By Dr. Rachel Issaka
The U.S. Preventive Services Task Force (USPSTF) recently recommended that colorectal cancer screening should begin at 45, rather than 50. This update is good news and will save lives, but healthcare providers can’t stop there and consider the job done.
Entire communities, especially Black communities, will continue to die from this disease without concerted, creative and intentional outreach. To be clear, I’m pleased with the USPSTF recommendations. They mean that insurers will have to cover the cost of colorectal cancer screening, which will eliminate a common barrier for many, including Black people.
But I want to focus on one number: 40 %.
In the United States, Black people are 20% more likely than other racial/ethnic groups to be diagnosed with colorectal cancer and about 40% more likely to die from it once diagnosed. Black men and women also have one of the lower screening rates.
Starting screening five years earlier means that about 22 million more people in the US will now be eligible for colon cancer screening – a volume that exceeds the colonoscopy capacity of U.S. healthcare providers today.
We need to balance screening of the newly eligible individuals while not taking resources away from those who are over 50, or underserved Black communities, who are still struggling to receive basic preventive healthcare.
Three ideas will make a difference.
First, a recent JAMA study, which I led, shows that even a small increase in at-home testing can change the dynamic. Increasing at-home screenings in the U.S. from 15 % to 22 % resulted in an additional 655,825 colorectal cancer screenings and 2,715 colorectal cancer diagnoses, of which 72% were at the early stage. When colon cancer is discovered in the early stage, over 90% of people survive five years or more.
However, increased use of at-home or FIT tests, is only the beginning.
Providing immediate follow-up if the test is abnormal is also essential. Another study I led underscores this. Increasing screening and earlier detection of colorectal cancers could reduce the disparity in colorectal cancer deaths between Black and white people by half!
Second, screening must go to the community. Mobile vans that offer healthcare services including collecting detailed family histories, performing physical examination, and disseminating at-home colorectal cancer screening options can be deployed to churches, barber and beauty shops, and other community gathering spaces in urban and rural Black communities. COVID-19 testing and vaccinations have shown us that this is possible. I know, I know, colorectal cancer screening is not what anyone wants to discuss right after church or getting a trim, but one study shows that this type of approach is successful.
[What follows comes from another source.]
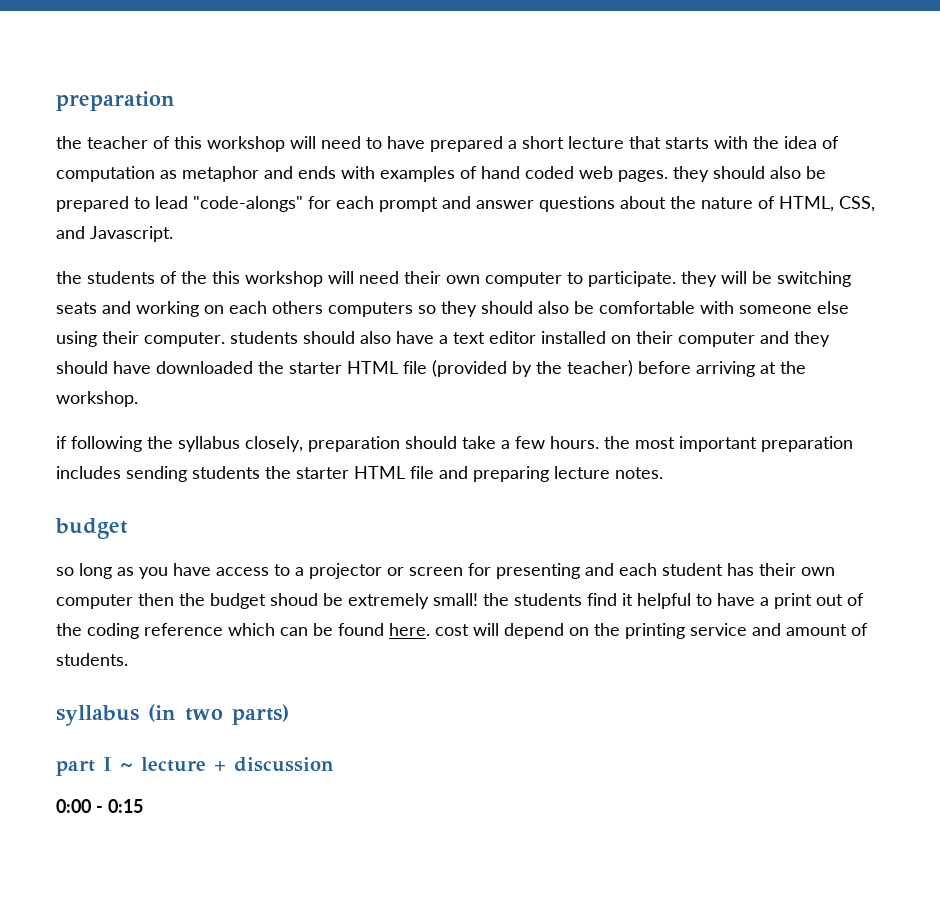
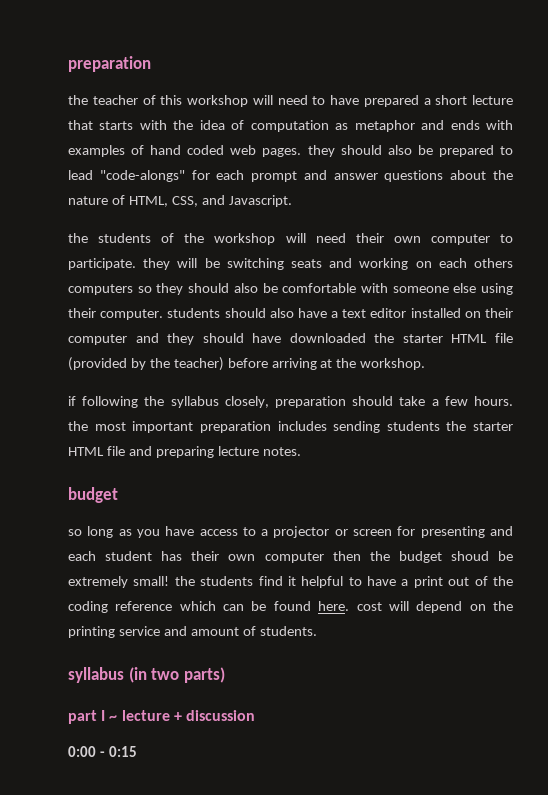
[212,271,240,284] this -> (205, 238) none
Outreach could have an even greater impact in reducing colorectal cancer disparities for Black communities if states pay for screening costs or provide navigators to health systems that prioritize this issue.
Finally, we need to talk about this. The death of actor Chadwick Boseman at age 43 last year, and author Ibrim X. Kendi talking about his journey through colon cancer in a GQ article, put colorectal cancer in the national spotlight. Even so, Black people are less likely than white people to know their complete family history of cancer and more likely to have inaccurate information about their family history of cancer. Screened family members are also less likely to tell their relatives about the finding of colon polyps. This knowledge is power and could be especially important if a doctor is reluctant to recommend screening because a patient is too young or too healthy.
Forty percent is way too high. We can change that number.
Dr Rachel Issaka is a gastroenterologist with the University of Washington School of Medicine.